What are #(1)# the reaction mechanism for 1-hexene reacting with #"H"_2"O"# with catalytic #"H"_2"SO"_4# and #(2)# the reaction of cyclopentene with #"H"_2# in the presence of #"Ni"#?

2 Answers
Apr 23, 2016

self drawn

1) This is hydration reaction of alkene, Here addition of water molecule occurs following Markownikoff's rule.(see the link
https://en.wikipedia.org/wiki/Markovnikov's_rule)

2) This is catalytic hydrogenation of a cycloalkene

Apr 24, 2016

1) This reaction is an acid-catalyzed hydration as follows:

What we have going on is that:

  1. The strong-acid solution, presented as #"H"^(+)# for shorthand, contains protonated water (i.e. #"H"_3"O"^(+)#). The hydronium protonates the alkene to generate a carbocation intermediate.
  2. The major intermediate that forms is a secondary (#2^@#) carbocation, which is more stable than the primary carbocation that also somewhat forms. You should review the effects of hyperconjugation on carbocation stability to see why it is that this occurs. The result is what is called a Markovnikov addition.
  3. Water can act as a strong-enough nucleophile in this scenario, and add onto the carbocation intermediate and form a protonated secondary alcohol.
  4. Finally, the alcohol is deprotonated by water, given that the pKa of a protonated alcohol is about #-2.4#, while the pKa of hydronium is about #9.4# (thus the equilibrium favors water, the weaker acid, being protonated).

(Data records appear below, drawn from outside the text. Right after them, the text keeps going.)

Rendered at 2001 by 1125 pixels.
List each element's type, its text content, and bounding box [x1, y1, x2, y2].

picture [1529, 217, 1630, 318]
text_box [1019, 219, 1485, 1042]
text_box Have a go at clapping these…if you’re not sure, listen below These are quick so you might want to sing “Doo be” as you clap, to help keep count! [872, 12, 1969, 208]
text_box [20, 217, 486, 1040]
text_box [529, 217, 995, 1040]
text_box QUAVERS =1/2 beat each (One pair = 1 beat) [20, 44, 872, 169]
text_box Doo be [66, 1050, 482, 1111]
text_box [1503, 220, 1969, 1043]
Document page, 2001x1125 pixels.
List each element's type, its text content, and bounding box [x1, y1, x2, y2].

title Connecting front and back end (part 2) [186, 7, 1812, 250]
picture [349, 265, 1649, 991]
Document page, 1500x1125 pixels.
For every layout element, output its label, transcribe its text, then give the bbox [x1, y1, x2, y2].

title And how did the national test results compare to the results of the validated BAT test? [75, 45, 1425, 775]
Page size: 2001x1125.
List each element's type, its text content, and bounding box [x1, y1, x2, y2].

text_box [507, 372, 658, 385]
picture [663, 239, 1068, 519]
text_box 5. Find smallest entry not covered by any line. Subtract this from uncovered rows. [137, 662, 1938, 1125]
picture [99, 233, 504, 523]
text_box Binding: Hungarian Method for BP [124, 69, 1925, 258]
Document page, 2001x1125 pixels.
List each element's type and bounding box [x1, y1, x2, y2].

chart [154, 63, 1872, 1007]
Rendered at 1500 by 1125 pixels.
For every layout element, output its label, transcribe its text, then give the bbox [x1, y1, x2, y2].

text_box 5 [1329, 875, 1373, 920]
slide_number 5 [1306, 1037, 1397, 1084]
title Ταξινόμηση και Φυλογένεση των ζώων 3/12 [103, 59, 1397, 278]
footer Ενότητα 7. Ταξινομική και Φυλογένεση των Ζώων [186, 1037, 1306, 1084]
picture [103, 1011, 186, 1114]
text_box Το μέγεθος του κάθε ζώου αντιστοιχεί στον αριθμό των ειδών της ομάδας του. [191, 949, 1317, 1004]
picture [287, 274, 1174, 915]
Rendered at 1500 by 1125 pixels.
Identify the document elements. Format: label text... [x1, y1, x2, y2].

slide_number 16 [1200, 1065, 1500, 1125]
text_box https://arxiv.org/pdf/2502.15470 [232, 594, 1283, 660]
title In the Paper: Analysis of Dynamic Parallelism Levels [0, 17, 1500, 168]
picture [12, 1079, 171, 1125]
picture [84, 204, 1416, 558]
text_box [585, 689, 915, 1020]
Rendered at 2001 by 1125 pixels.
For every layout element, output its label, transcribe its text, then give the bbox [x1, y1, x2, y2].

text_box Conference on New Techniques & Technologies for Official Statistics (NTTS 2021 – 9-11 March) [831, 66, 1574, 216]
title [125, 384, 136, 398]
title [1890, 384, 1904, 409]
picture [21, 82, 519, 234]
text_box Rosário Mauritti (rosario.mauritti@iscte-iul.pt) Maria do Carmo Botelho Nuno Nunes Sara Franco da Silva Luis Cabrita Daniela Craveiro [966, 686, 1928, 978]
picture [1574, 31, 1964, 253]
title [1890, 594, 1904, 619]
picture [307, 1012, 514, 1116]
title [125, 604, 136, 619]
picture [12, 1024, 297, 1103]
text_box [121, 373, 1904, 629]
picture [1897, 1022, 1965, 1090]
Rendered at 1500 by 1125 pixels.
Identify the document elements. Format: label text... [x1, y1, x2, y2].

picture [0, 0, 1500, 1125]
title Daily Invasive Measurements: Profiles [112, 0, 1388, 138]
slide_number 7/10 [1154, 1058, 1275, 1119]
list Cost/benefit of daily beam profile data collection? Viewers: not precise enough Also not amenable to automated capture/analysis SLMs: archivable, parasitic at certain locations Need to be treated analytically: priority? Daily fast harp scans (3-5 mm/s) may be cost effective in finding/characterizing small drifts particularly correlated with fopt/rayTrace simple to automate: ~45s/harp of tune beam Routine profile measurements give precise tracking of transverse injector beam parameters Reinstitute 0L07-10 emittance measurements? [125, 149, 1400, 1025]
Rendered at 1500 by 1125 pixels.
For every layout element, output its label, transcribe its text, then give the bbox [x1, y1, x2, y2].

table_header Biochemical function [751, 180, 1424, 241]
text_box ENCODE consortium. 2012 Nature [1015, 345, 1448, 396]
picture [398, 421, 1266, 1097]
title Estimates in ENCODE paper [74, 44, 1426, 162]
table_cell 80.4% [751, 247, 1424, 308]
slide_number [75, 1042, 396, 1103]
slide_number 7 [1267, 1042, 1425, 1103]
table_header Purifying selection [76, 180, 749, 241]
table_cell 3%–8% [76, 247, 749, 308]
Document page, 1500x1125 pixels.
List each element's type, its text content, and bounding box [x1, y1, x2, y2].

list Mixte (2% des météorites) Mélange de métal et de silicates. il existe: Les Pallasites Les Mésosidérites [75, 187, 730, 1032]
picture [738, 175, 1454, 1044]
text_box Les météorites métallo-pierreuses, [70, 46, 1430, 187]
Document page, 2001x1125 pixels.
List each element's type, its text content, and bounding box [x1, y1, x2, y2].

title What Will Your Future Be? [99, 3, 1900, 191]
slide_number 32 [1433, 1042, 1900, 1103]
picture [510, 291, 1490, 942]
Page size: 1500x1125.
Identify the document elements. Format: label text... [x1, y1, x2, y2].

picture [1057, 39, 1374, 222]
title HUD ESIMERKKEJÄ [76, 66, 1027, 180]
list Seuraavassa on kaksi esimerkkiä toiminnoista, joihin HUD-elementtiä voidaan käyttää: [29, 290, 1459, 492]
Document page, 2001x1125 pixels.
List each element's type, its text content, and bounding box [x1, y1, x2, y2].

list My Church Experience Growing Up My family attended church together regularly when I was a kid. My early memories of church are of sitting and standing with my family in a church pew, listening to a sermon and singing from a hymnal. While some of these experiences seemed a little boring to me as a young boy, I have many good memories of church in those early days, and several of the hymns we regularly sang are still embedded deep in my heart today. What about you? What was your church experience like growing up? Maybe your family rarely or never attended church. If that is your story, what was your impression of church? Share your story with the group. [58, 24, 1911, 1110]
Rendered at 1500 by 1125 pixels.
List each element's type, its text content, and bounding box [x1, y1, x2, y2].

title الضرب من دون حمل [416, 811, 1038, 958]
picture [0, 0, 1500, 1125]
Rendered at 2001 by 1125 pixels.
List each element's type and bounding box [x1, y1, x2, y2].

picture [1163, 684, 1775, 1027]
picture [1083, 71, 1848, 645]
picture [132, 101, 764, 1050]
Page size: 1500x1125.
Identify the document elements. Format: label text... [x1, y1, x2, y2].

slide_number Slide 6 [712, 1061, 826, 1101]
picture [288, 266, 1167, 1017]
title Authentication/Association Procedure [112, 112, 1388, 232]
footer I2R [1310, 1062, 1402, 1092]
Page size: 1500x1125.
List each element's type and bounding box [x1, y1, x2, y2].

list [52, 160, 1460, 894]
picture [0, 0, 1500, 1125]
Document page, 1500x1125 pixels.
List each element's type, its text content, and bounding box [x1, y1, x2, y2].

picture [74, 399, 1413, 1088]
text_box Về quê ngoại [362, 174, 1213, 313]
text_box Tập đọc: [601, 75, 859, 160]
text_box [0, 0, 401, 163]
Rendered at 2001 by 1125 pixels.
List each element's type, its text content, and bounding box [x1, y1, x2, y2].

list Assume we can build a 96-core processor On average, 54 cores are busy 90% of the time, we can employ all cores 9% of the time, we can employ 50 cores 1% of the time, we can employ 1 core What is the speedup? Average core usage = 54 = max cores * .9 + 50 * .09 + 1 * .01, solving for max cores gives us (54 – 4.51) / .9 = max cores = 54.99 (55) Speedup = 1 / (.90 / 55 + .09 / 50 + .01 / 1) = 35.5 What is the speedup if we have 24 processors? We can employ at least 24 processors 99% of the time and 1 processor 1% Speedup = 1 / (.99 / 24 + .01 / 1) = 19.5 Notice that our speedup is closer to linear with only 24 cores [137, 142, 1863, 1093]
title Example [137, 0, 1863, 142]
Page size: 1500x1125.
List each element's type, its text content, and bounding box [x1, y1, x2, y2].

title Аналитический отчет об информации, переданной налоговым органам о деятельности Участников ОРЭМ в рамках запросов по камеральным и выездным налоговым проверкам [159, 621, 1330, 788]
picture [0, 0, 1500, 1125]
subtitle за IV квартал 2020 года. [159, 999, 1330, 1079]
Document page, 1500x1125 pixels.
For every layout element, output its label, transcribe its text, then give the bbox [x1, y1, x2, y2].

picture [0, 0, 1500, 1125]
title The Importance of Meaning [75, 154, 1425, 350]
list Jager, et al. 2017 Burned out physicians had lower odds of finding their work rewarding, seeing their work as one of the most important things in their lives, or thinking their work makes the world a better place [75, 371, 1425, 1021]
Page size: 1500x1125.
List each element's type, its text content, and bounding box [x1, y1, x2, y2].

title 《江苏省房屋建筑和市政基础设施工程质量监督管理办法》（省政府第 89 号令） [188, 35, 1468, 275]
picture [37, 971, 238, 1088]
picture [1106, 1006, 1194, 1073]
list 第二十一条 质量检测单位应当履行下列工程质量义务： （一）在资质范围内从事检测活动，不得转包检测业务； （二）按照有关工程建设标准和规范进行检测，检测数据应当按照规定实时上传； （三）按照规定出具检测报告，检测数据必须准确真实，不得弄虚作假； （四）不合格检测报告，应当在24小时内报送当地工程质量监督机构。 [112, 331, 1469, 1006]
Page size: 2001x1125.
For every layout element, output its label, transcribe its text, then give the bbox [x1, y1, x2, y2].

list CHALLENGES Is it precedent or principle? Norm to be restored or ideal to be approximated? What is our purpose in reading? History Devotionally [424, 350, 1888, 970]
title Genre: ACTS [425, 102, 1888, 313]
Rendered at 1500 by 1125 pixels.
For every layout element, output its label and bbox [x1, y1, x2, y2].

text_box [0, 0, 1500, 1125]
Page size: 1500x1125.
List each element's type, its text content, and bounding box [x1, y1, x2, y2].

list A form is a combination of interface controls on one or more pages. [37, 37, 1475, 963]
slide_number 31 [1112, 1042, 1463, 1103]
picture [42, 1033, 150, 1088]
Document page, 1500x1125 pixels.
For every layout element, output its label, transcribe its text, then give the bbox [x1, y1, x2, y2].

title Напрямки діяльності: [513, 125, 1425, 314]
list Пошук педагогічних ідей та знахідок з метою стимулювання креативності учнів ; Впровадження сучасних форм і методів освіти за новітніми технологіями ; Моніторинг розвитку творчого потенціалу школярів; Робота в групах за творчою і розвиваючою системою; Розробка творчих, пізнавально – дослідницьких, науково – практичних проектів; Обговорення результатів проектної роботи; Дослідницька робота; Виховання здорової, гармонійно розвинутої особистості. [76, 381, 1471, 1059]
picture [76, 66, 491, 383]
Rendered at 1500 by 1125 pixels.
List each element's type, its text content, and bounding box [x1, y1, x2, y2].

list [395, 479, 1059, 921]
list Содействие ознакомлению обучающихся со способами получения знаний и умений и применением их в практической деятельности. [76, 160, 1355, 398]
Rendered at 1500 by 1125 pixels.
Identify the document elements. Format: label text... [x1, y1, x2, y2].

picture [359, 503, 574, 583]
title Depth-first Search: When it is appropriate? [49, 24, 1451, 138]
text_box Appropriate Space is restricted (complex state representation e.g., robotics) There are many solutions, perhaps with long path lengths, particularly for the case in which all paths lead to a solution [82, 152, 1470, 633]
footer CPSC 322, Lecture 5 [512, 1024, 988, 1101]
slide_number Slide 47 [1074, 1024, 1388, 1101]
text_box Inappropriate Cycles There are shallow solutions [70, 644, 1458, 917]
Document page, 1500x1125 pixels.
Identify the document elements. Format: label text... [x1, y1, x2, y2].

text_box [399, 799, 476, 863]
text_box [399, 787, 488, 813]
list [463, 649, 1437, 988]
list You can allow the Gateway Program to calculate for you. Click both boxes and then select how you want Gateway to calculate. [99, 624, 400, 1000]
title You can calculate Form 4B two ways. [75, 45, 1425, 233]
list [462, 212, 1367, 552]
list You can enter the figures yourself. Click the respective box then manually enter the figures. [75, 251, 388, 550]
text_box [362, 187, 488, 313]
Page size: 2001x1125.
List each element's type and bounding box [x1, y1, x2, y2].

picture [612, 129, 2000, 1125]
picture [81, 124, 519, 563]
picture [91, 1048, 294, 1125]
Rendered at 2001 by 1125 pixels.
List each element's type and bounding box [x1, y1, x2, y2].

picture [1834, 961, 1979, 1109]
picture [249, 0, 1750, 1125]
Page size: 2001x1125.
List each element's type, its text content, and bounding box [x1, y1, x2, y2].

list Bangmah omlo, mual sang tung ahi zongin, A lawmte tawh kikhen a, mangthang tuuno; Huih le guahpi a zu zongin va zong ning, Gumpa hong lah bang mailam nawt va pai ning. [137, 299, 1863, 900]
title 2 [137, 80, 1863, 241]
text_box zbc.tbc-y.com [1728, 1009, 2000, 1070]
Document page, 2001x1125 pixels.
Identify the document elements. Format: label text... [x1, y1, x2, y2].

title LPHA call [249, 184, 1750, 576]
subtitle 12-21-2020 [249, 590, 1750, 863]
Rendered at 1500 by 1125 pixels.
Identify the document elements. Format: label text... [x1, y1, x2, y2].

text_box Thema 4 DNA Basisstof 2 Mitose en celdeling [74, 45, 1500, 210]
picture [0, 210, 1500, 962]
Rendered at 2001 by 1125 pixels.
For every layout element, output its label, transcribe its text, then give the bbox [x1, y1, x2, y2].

Thus, the final major product is 2-hexanol.


2) Writing nickel implies the usage of Raney Nickel, a nickel-aluminum-alloy catalyst for hydrogenation. This is analogous to catalysis via palladium over carbon (#"Pd/C"#).

If we take nickel to be on the #xz#-plane, what likely happens here is that:

  1. #"H"_2# approaches nickel and overlaps its antibonding "group orbital" (#sigma^"*"#) sidelong with the #3d_(xz)# orbital of nickel.

  2. Nickel donates #pi#-electron density from its #3d_(xz)# orbital into this antibonding orbital, weakening the #"H"_2# bond by increasing the antibonding character (thus decreasing the bond order, or the bond strength). This eventually cleaves the #"H"-"H"# bond.

This is done such that #"H"_2# adds onto the alkene in a syn addition.

You are not required to know the mechanism for this, but you should remember that the result is a syn addition hydrogenation.

Thus, the product is cyclopentane, i.e. the reactant cycloalkene with no double bond.